This has been one of those stay inside days. I feel like I just woke up, and I've only walked about 2500 steps all day. I feel a little like the puppy in the crate, and the walls are closing in on me. I haven't really done much of anything today that I can point to and say, "there, that is the masterful mark I have left on this day." "Here is my gift to the world!" But maybe I expect too much of a snow day.
When I look at this day differently, maybe I did do something of value. I talked on the phone with my sister-in-law for an hour and a half about our kids, and life, and being a good mom. That wasn't sewing clothes for the orphans of Africa, but I love Arlea, and she makes me feel like my advice and experience are valued, as well as my friendship. She is a blessing to me, and I hope I am to her as well. I'm glad Adam picked her.
Then I was on the phone with my sister for a while. I love my sister dearly, and I owe her my life. I like talking to her (and texting, even when it is questionably appropriate.) It may have looked like I was just wasting time, but I think I was choosing to spend it with her. She makes me feel valued and loved, too. I hope she knows how much her friendship means to me, sister or no sister.
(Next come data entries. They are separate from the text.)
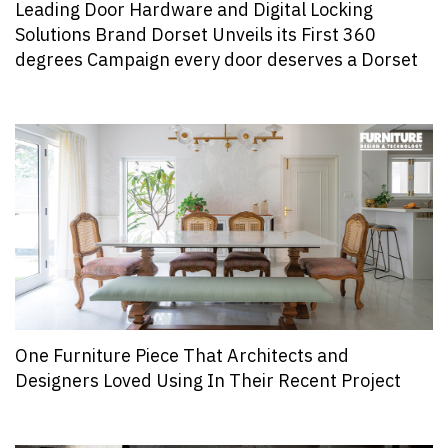
Leading Door Hardware and Digital Locking
Solutions Brand Dorset Unveils its First 360
degrees Campaign every door deserves a Dorset
One Furniture Piece That Architects and
Designers Loved Using In Their Recent Project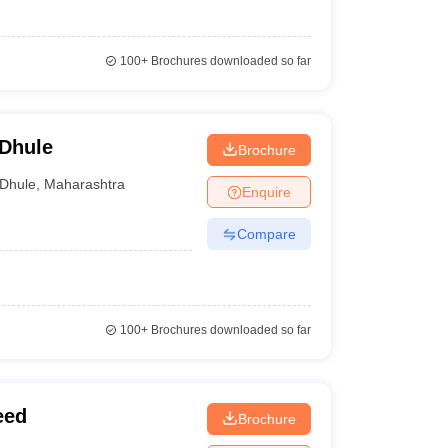
100+
Brochures downloaded so far
 Dhule
Brochure
Dhule
,
Maharashtra
Enquire
Compare
100+
Brochures downloaded so far
eed
Brochure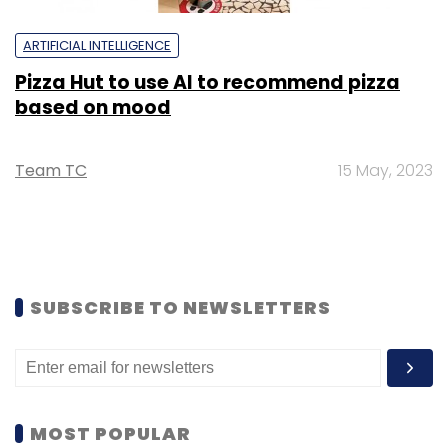
ARTIFICIAL INTELLIGENCE
Pizza Hut to use AI to recommend pizza
based on mood
Team TC
15 May, 2023
SUBSCRIBE TO NEWSLETTERS
MOST POPULAR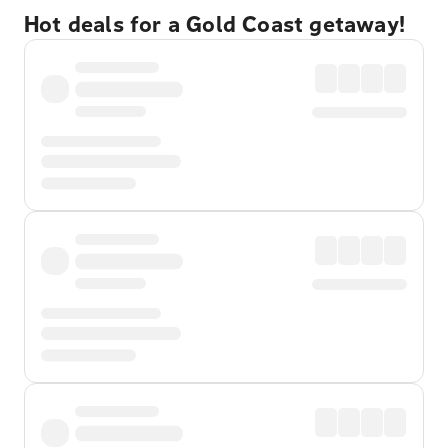
Hot deals for a Gold Coast getaway!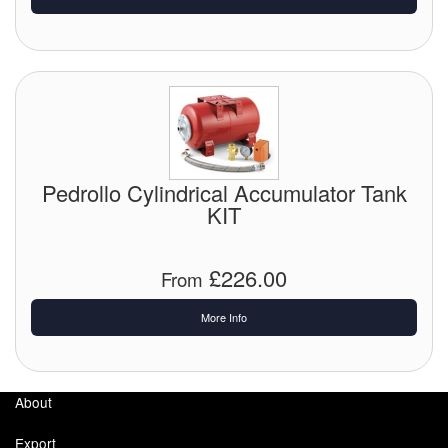
Pedrollo Cylindrical Accumulator Tank
KIT
£226.00
From
More Info
About
Export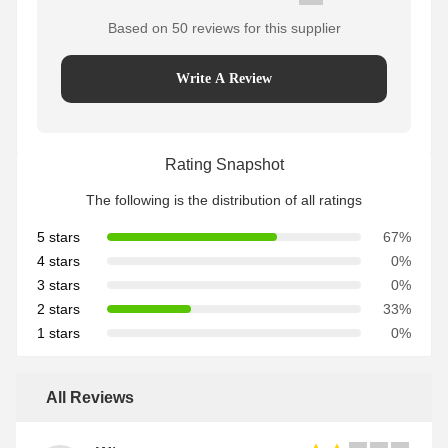
Based on 50 reviews for this supplier
Write A Review
Rating Snapshot
The following is the distribution of all ratings
5 stars
67%
4 stars
0%
3 stars
0%
2 stars
33%
1 stars
0%
All Reviews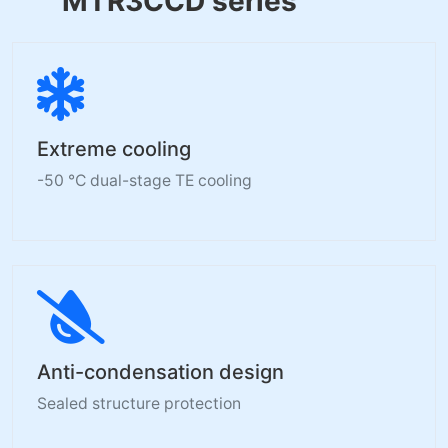
MTR3CCD series
Extreme cooling
-50 °C dual-stage TE cooling
Anti-condensation design
Sealed structure protection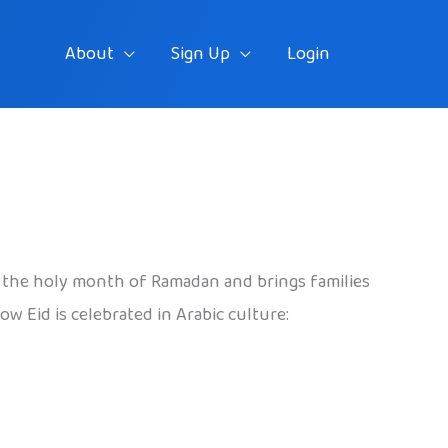
About
Sign Up
Login
 of the holy month of Ramadan and brings families
w Eid is celebrated in Arabic culture: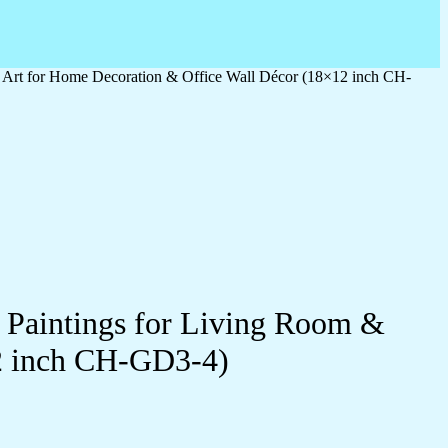
l Art for Home Decoration & Office Wall Décor (18×12 inch CH-
l Paintings for Living Room &
2 inch CH-GD3-4)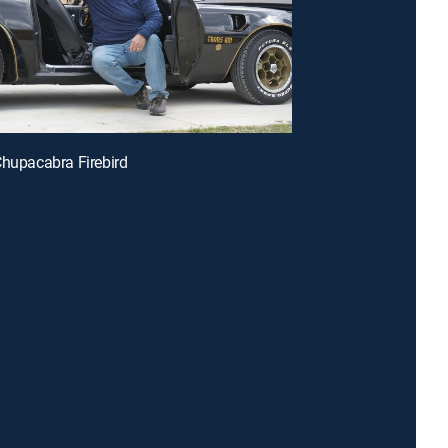
Chupacabra Firebird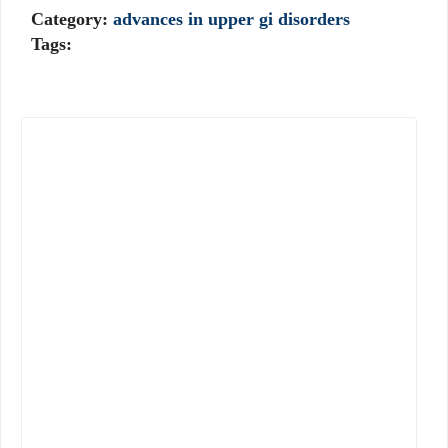
Category:
advances in upper gi disorders
Tags: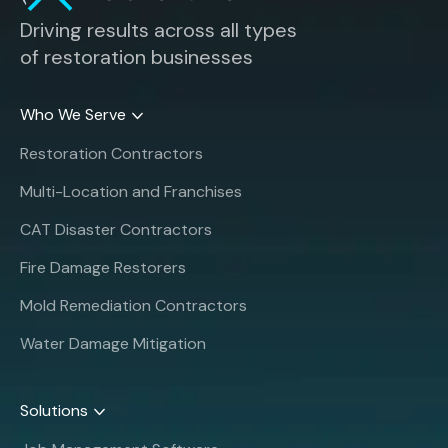
Driving results across all types
of restoration businesses
Who We Serve
Restoration Contractors
Multi-Location and Franchises
CAT Disaster Contractors
Fire Damage Restorers
Mold Remediation Contractors
Water Damage Mitigation
Solutions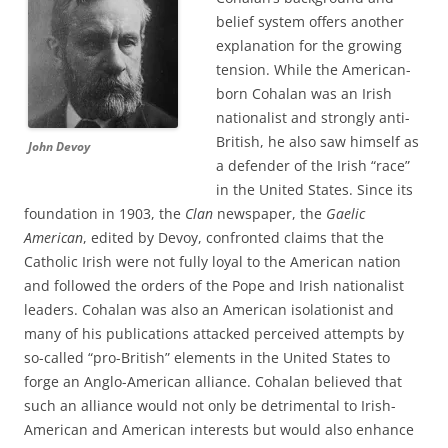
belief system offers another
explanation for the growing
tension. While the American-
born Cohalan was an Irish
nationalist and strongly anti-
British, he also saw himself as
John Devoy
a defender of the Irish “race”
in the United States. Since its
foundation in 1903, the
Clan
newspaper, the
Gaelic
American
, edited by Devoy, confronted claims that the
Catholic Irish were not fully loyal to the American nation
and followed the orders of the Pope and Irish nationalist
leaders. Cohalan was also an American isolationist and
many of his publications attacked perceived attempts by
so-called “pro-British” elements in the United States to
forge an Anglo-American alliance. Cohalan believed that
such an alliance would not only be detrimental to Irish-
American and American interests but would also enhance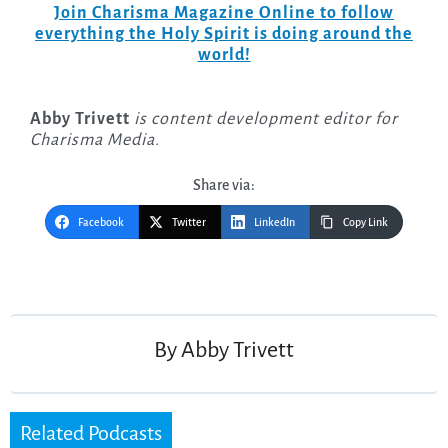
Join Charisma Magazine Online to follow
everything the Holy Spirit is doing around the
world!
Abby Trivett
is content development editor for
Charisma Media.
Share via:
Facebook
Twitter
LinkedIn
Copy Link
Post
navigation
By
Abby Trivett
Related Podcasts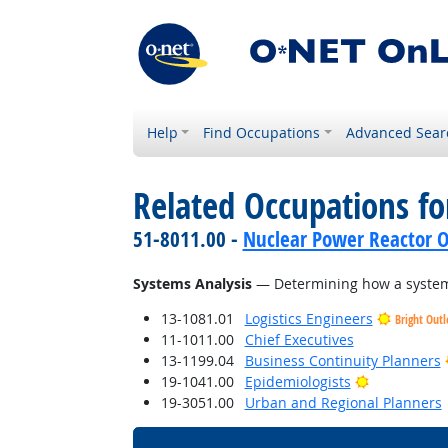
Help
Find Occupations
Advanced Sear
Related Occupations for
51-8011.00 -
Nuclear Power Reactor O
Systems Analysis
— Determining how a system 
13-1081.01
Logistics Engineers
Bright Out
11-1011.00
Chief Executives
13-1199.04
Business Continuity Planners
Bright Outl
19-1041.00
Epidemiologists
19-3051.00
Urban and Regional Planners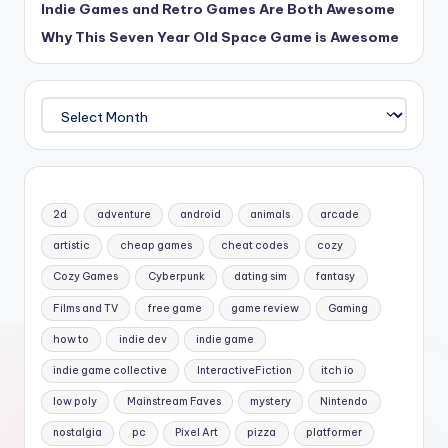
Indie Games and Retro Games Are Both Awesome
Why This Seven Year Old Space Game is Awesome
Archives
2d
adventure
android
animals
arcade
artistic
cheap games
cheat codes
cozy
Cozy Games
Cyberpunk
dating sim
fantasy
Films and TV
free game
game review
Gaming
how to
indie dev
indie game
indie game collective
InteractiveFiction
itch io
low poly
Mainstream Faves
mystery
Nintendo
nostalgia
pc
Pixel Art
pizza
platformer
I did get some emails sent, and checked to find out if our plans were still on for tonight, which was questionable, given the snow day. They were. I made a few doctor and dentist appointments that needed to be made, and got out a recipe for Lydia to make a batch of cookies that were delicious (and quickly devoured.
Then my heart sister called, and we talked out how our meeting is going to look. I'm very excited about having our first EVER WomenHeart Support group meeting in Kalamazoo, and so is Sherry. I'm a little nervous, since there is an elephant in my room today, and I'm not willing to acknowledge him yet. Maybe tomorrow. I am certain it will all come pouring out very soon, but not tonight.
Today I did do some good things. I watched my son receive awards for Cross Country and football. I allowed my kids to go sledding at the park, and playing in the snow. I allowed them a day off to goof around and watch a little TV. I listened to my friends and sisters.
When I was at NCYC, we were asked to choose a leaf. On that leaf, we were asked to write down one thing we would do when we returned home to honor Jesus. I wrote "Listen Better." I'm not a very good listener, sorry. I try to be, but I usually only catch bits, and then I wish I could rewind the whole conversation, because I wanted to catch it all, but only pieces stick in my head. This is a problem when I'm writing news-type stories, or trying to remember details like names and dates. But I'm trying hard to listen.
When I came out of the gym from the awards banquet, the kids had gone ahead of me and were happily arguing over who got the front seat, and if someone was a noob for locking the others out of the van, and all the other joys of being siblings. I looked out over the snow, and had that sensation I used to love as a child. I looked at that hill in the crisp air, and the snow looked like piles of millions of sparkling diamonds that God had poured out there just for me to see. It's like he wants me to look at it and see, "this is what you are worth to me."
I was listening today, and I heard, "You are Loved."